▸ **What you will do**
How many lines in the data below contain the string "Eiffel"? Reply with only the number.

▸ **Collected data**
◇ ◇ ◇
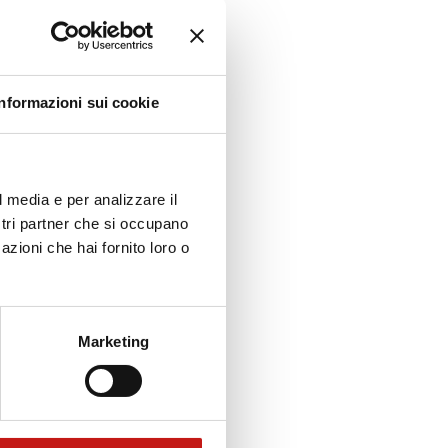
Informazioni sui cookie
l media e per analizzare il
ostri partner che si occupano
azioni che hai fornito loro o
Marketing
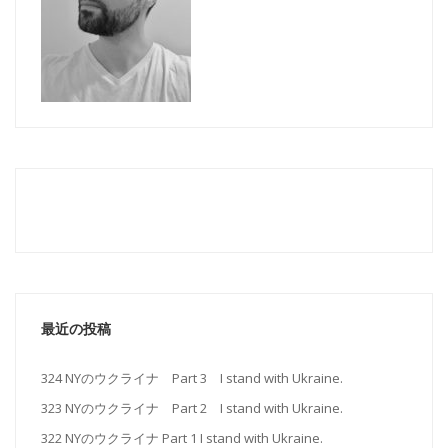
最近の投稿
324 NYのウクライナ Part 3 I stand with Ukraine.
323 NYのウクライナ Part 2 I stand with Ukraine.
322 NYのウクライナ Part 1 I stand with Ukraine.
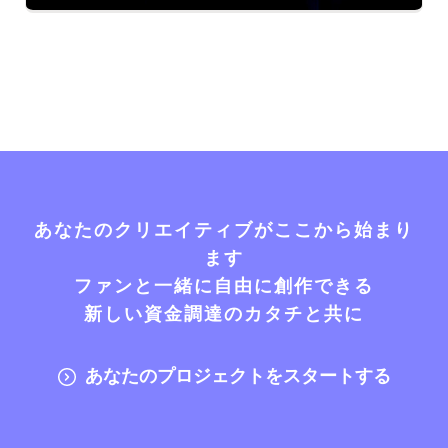
あなたのクリエイティブがここから始まり
ます
ファンと一緒に自由に創作できる
新しい資金調達のカタチと共に
あなたのプロジェクトをスタートする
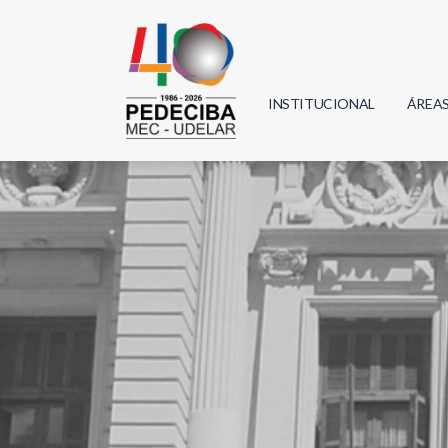
INSTITUCIONAL
ÁREA
Biolo
Física
Geoci
Infor
Mate
Quím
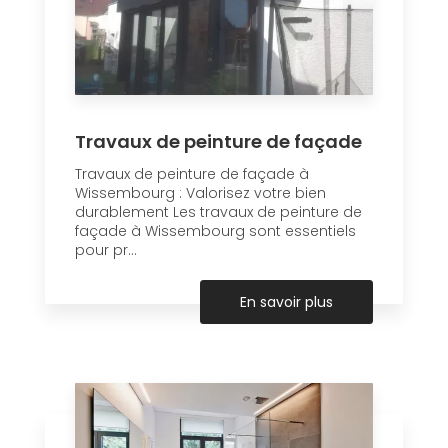
Travaux de peinture de façade
Travaux de peinture de façade à
Wissembourg : Valorisez votre bien
durablement Les travaux de peinture de
façade à Wissembourg sont essentiels
pour pr...
En savoir plus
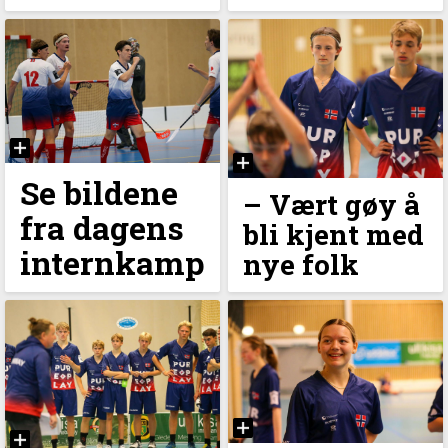
Se bildene
– Vært gøy å
fra dagens
bli kjent med
internkamp
nye folk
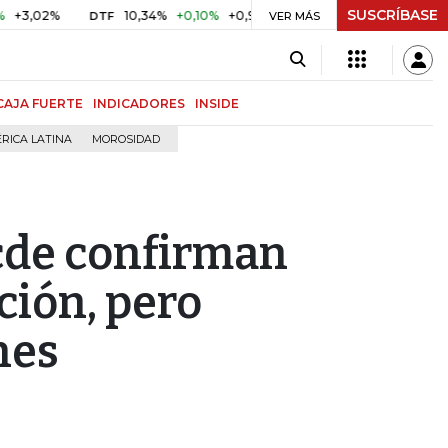
SUSCRÍBASE
%
10,34%
+0,10%
+0,98%
$ 416,91
+$ 0,05
+0,01%
DTF
UVR
VER MÁS
CAJA FUERTE
INDICADORES
INSIDE
RICA LATINA
MOROSIDAD
cde confirman
ción, pero
nes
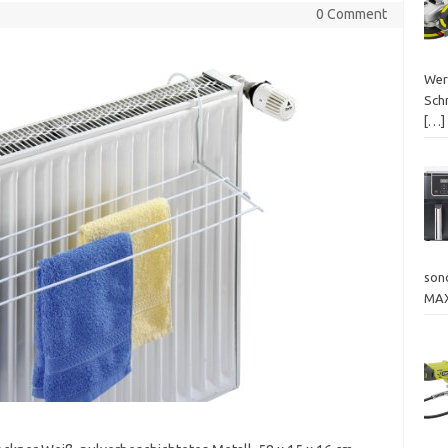
0 Comment
Wer
Schn
[…]
sond
MAX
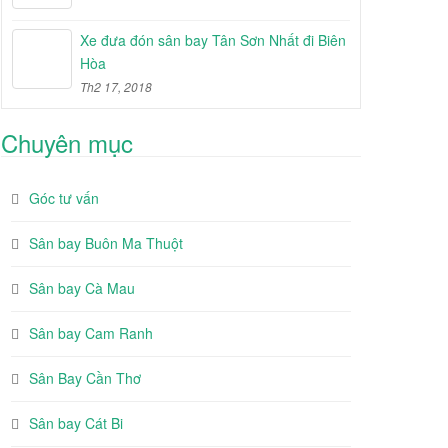
Xe đưa đón sân bay Tân Sơn Nhất đi Biên
Hòa
Th2 17, 2018
Chuyên mục
Góc tư vấn
Sân bay Buôn Ma Thuột
Sân bay Cà Mau
Sân bay Cam Ranh
Sân Bay Cần Thơ
Sân bay Cát Bi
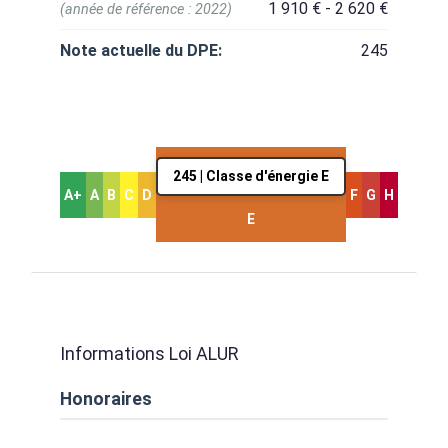
1 910 € - 2 620 €
(année de référence : 2022)
Note actuelle du DPE:
245
245 | Classe d'énergie E
A+
A
B
C
D
F
G
H
E
Informations Loi ALUR
Honoraires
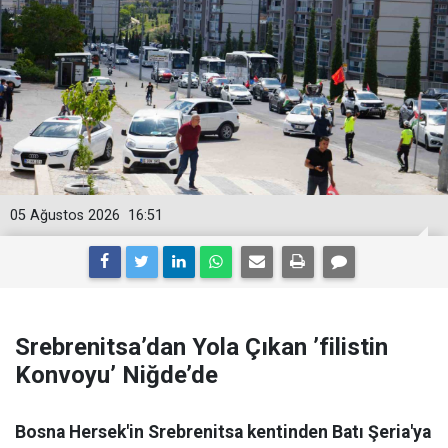
05 Ağustos 2026
16:51
Srebrenitsa’dan Yola Çıkan ’filistin
Konvoyu’ Niğde’de
Bosna Hersek'in Srebrenitsa kentinden Batı Şeria'ya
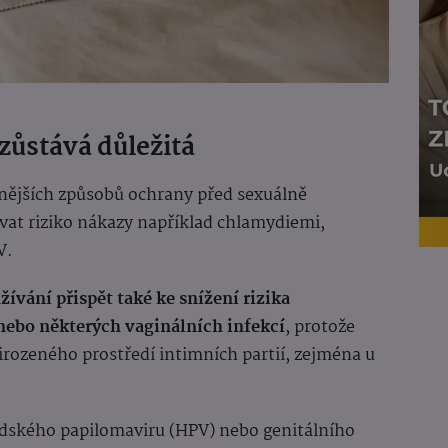
zůstává důležitá
nějších způsobů ochrany před sexuálně
at riziko nákazy například chlamydiemi,
V.
ívání přispět také ke snížení rizika
ebo některých vaginálních infekcí
, protože
irozeného prostředí intimních partií, zejména u
idského papilomaviru (HPV) nebo genitálního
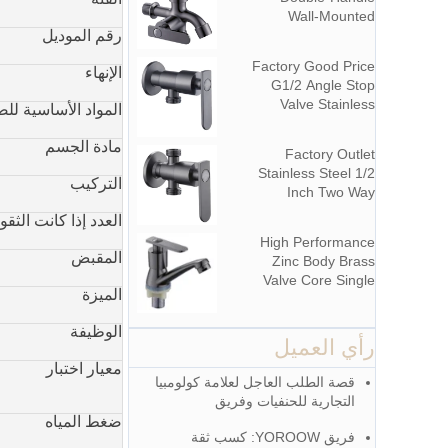
Bathroom Washing
Wall-Mounted
Machine
رقم الموديل
Multifunctional Zinc
Material Tap for
Factory Good Price
الإنهاء
Basin Washing
G1/2 Angle Stop
Machine for
Valve Stainless
المواد الأساسية لل
Graden & Homes
Steel
Washing Machine
مادة الجسم
Factory Outlet
Bathroom Faucet
Stainless Steel 1/2
Accessory for
التركيب
Inch Two Way
Apartments &
Angle Valve for
Hotels
العدد إذا كانت الثق
Bathroom Use in
High Performance
Apartments &
المقبض
Zinc Body Brass
Hotels with Easy
Valve Core Single
Installation
الميزة
Handle Deck
Mounted Cold
الوظيفة
Water Polished
رأي العميل
Surface Modern
معيار اختبار
Design Bathroom
قصة الطلب العاجل لعلامة كولومبيا
Basin Faucet
التجارية للحنفيات وفريق
YOROOW
ضغط المياه
فريق YOROOW: كسب ثقة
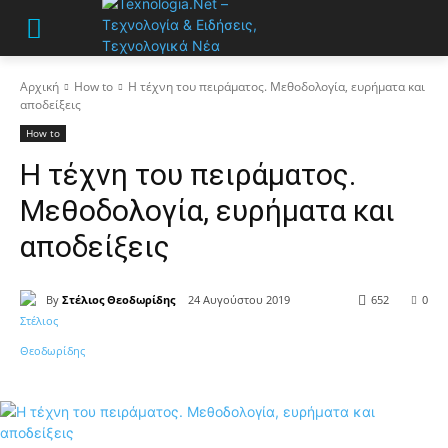
Αρχική
How to
Η τέχνη του πειράματος. Μεθοδολογία, ευρήματα και
αποδείξεις
How to
Η τέχνη του πειράματος.
Μεθοδολογία, ευρήματα και
αποδείξεις
By
Στέλιος Θεοδωρίδης
24 Αυγούστου 2019
652
0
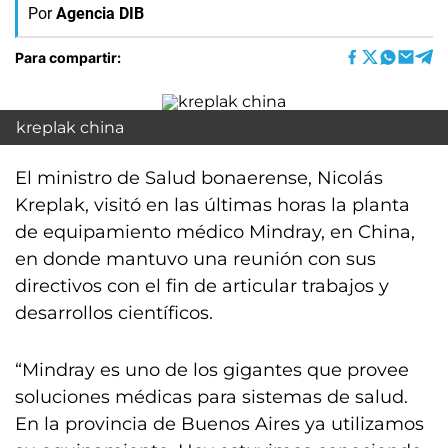
Por
Agencia DIB
Para compartir:
kreplak china
El ministro de Salud bonaerense, Nicolás
Kreplak, visitó en las últimas horas la planta
de equipamiento médico Mindray, en China,
en donde mantuvo una reunión con sus
directivos con el fin de articular trabajos y
desarrollos científicos.
“Mindray es uno de los gigantes que provee
soluciones médicas para sistemas de salud.
En la provincia de Buenos Aires ya utilizamos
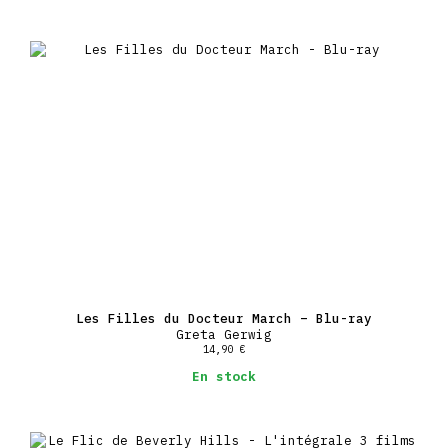
Les Filles du Docteur March – Blu-ray
Greta Gerwig
14,90
€
En stock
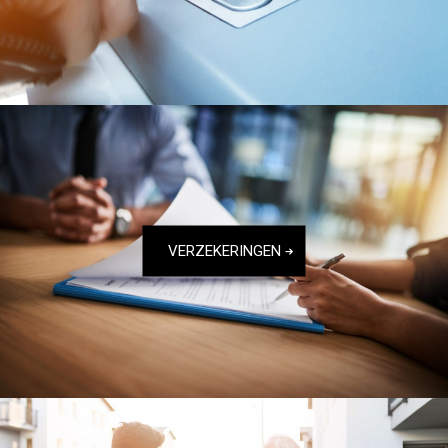
VERZEKERINGEN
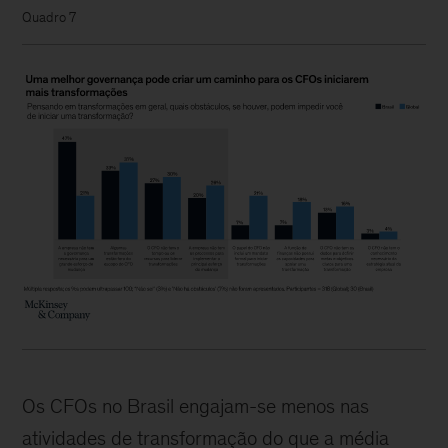
Quadro 7
Os CFOs no Brasil engajam-se menos nas
atividades de transformação do que a média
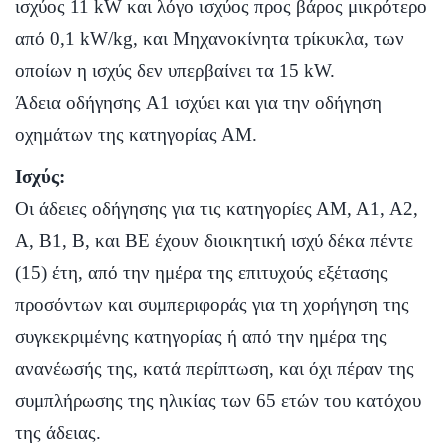
ισχύος 11 kW και λόγο ισχύος προς βάρος μικρότερο
από 0,1 kW/kg, και Μηχανοκίνητα τρίκυκλα, των
οποίων η ισχύς δεν υπερβαίνει τα 15 kW.
Άδεια οδήγησης A1 ισχύει και για την οδήγηση
οχημάτων της κατηγορίας ΑΜ.
Ισχύς:
Οι άδειες οδήγησης για τις κατηγορίες ΑΜ, Α1, Α2,
Α, Β1, Β, και ΒΕ έχουν διοικητική ισχύ δέκα πέντε
(15) έτη, από την ημέρα της επιτυχούς εξέτασης
προσόντων και συμπεριφοράς για τη χορήγηση της
συγκεκριμένης κατηγορίας ή από την ημέρα της
ανανέωσής της, κατά περίπτωση, και όχι πέραν της
συμπλήρωσης της ηλικίας των 65 ετών του κατόχου
της άδειας.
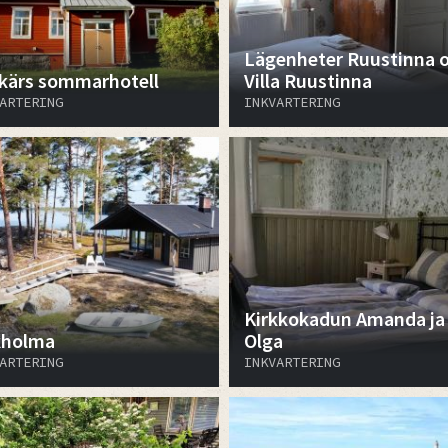
Lägenheter Ruustinna 
kärs sommarhotell
Villa Ruustinna
ARTERING
INKVARTERING
Kirkkokadun Amanda ja
kholma
Olga
ARTERING
INKVARTERING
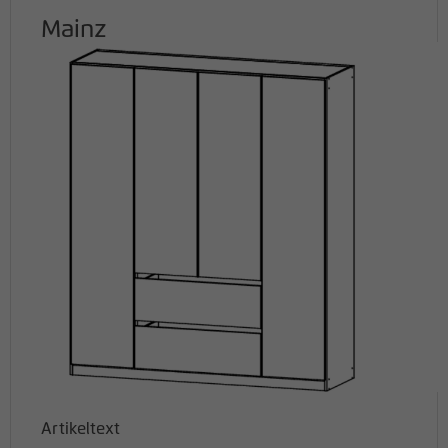
Mainz
Artikeltext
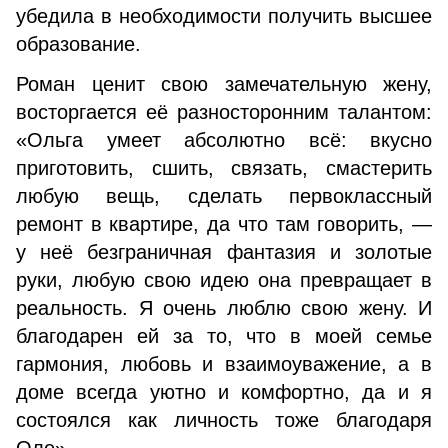
убедила в необходимости получить высшее
образование.
Роман ценит свою замечательную жену,
восторгается её разносторонним талантом:
«Ольга умеет абсолютно всё: вкусно
приготовить, сшить, связать, смастерить
любую вещь, сделать первоклассный
ремонт в квартире, да что там говорить, —
у неё безграничная фантазия и золотые
руки, любую свою идею она превращает в
реальность. Я очень люблю свою жену. И
благодарен ей за то, что в моей семье
гармония, любовь и взаимоуважение, а в
доме всегда уютно и комфортно, да и я
состоялся как личность тоже благодаря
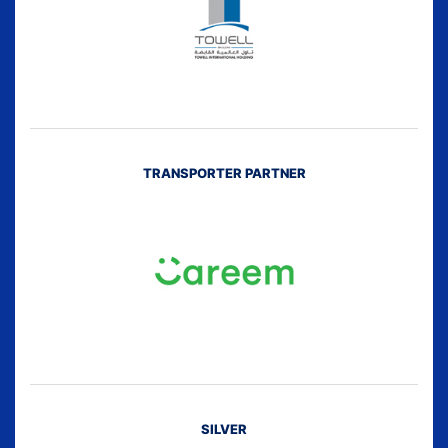
TRANSPORTER PARTNER
SILVER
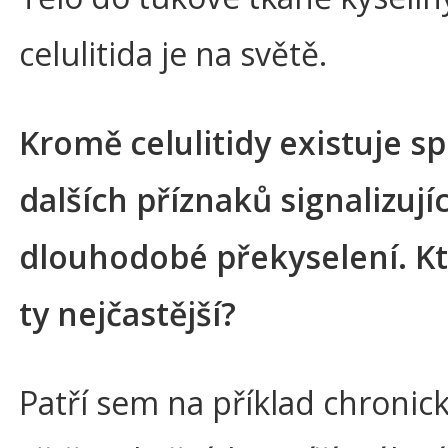
celulitida je na světě.
Kromě celulitidy existuje s
dalších příznaků signalizují
dlouhodobé překyselení. Kt
ty nejčastější?
Patří sem na příklad chronic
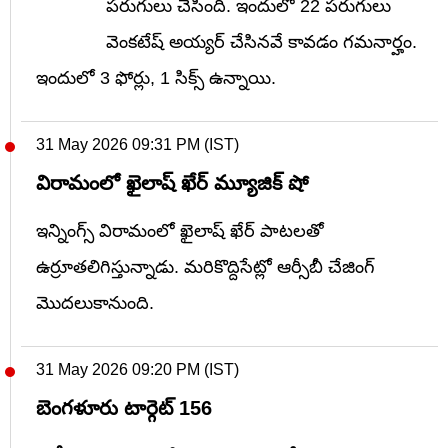
పరుగులు చేసింది. ఇందులో 22 పరుగులు
వెంకటేష్ అయ్యర్ చేసినవే కావడం గమనార్హం.
ఇందులో 3 ఫోర్లు, 1 సిక్స్ ఉన్నాయి.
31 May 2026 09:31 PM (IST)
విరామంలో ఖైలాష్ ఖేర్ మ్యూజిక్ షో
ఇన్నింగ్స్ విరామంలో ఖైలాష్ ఖేర్ పాటలతో
ఉర్రూతలిగిస్తున్నాడు. మరికొద్దిసేట్లో ఆర్సీబీ చేజింగ్
మొదలుకానుంది.
31 May 2026 09:20 PM (IST)
బెంగళూరు టార్గెట్ 156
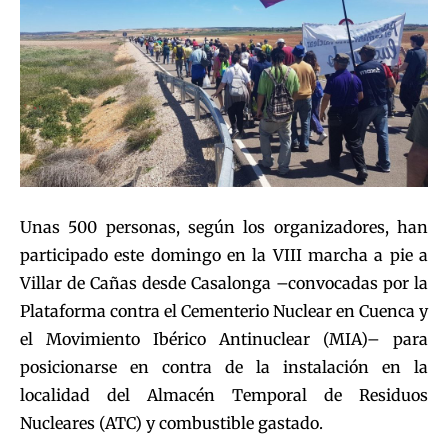
Unas 500 personas, según los organizadores, han
participado este domingo en la VIII marcha a pie a
Villar de Cañas desde Casalonga –convocadas por la
Plataforma contra el Cementerio Nuclear en Cuenca y
el Movimiento Ibérico Antinuclear (MIA)– para
posicionarse en contra de la instalación en la
localidad del Almacén Temporal de Residuos
Nucleares (ATC) y combustible gastado.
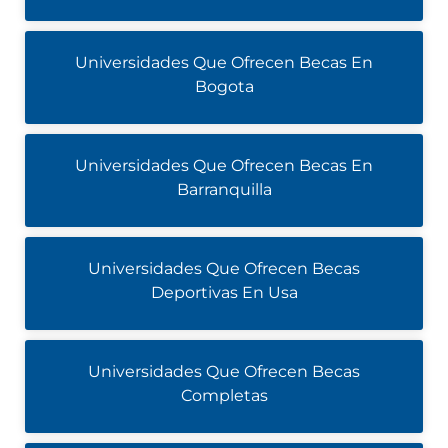
Universidades Que Ofrecen Becas En
Bogota
Universidades Que Ofrecen Becas En
Barranquilla
Universidades Que Ofrecen Becas
Deportivas En Usa
Universidades Que Ofrecen Becas
Completas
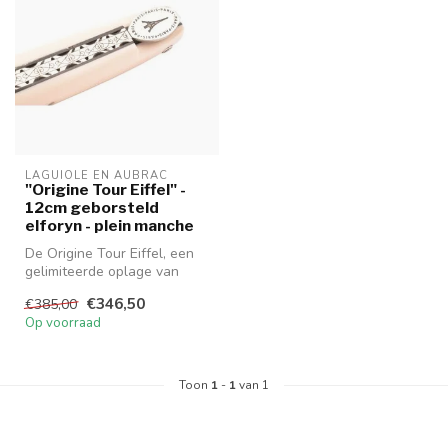
LAGUIOLE EN AUBRAC
"Origine Tour Eiffel" -
12cm geborsteld
elforyn - plein manche
De Origine Tour Eiffel, een
gelimiteerde oplage van
2000 unieke stukken. Dit
€346,50
€385,00
zak...
Op voorraad
Toon
1
-
1
van 1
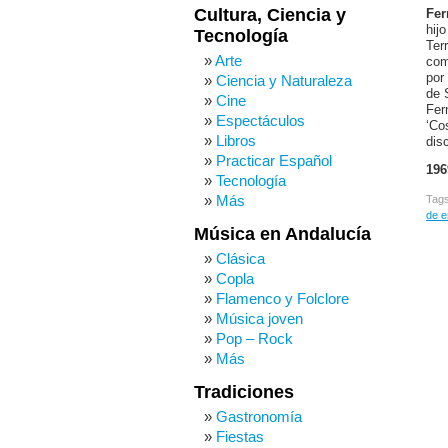
Cultura, Ciencia y
Fer
hij
Tecnología
Ter
Arte
com
por
Ciencia y Naturaleza
de 
Cine
Fer
Espectáculos
‘Co
Libros
dis
Practicar Español
196
Tecnología
Más
Tag
de e
Música en Andalucía
Clásica
Copla
Flamenco y Folclore
Música joven
Pop – Rock
Más
Tradiciones
Gastronomía
Fiestas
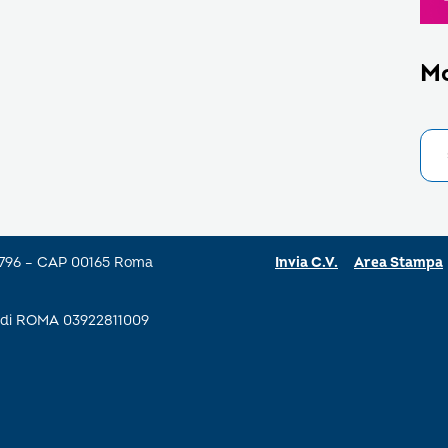
M
a 796 – CAP 00165 Roma
Invia C.V.
Area Stampa
se di ROMA 03922811009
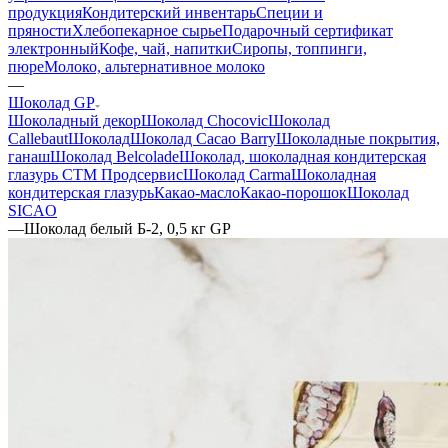
продукция
Кондитерский инвентарь
Специи и
пряности
Хлебопекарное сырье
Подарочный сертификат
электронный
Кофе, чай, напитки
Сиропы, топпинги,
пюре
Молоко, альтернативное молоко
—
Шоколад GP
Шоколадный декор
Шоколад Chocovic
Шоколад
Callebaut
Шоколад
Шоколад Cacao Barry
Шоколадные покрытия,
ганаш
Шоколад Belcolade
Шоколад, шоколадная кондитерская
глазурь СТМ Продсервис
Шоколад Carma
Шоколадная
кондитерская глазурь
Какао-масло
Какао-порошок
Шоколад
SICAO
—
Шоколад белый Б-2, 0,5 кг GP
◇ ◇ ◇
▸ **Answer area**
2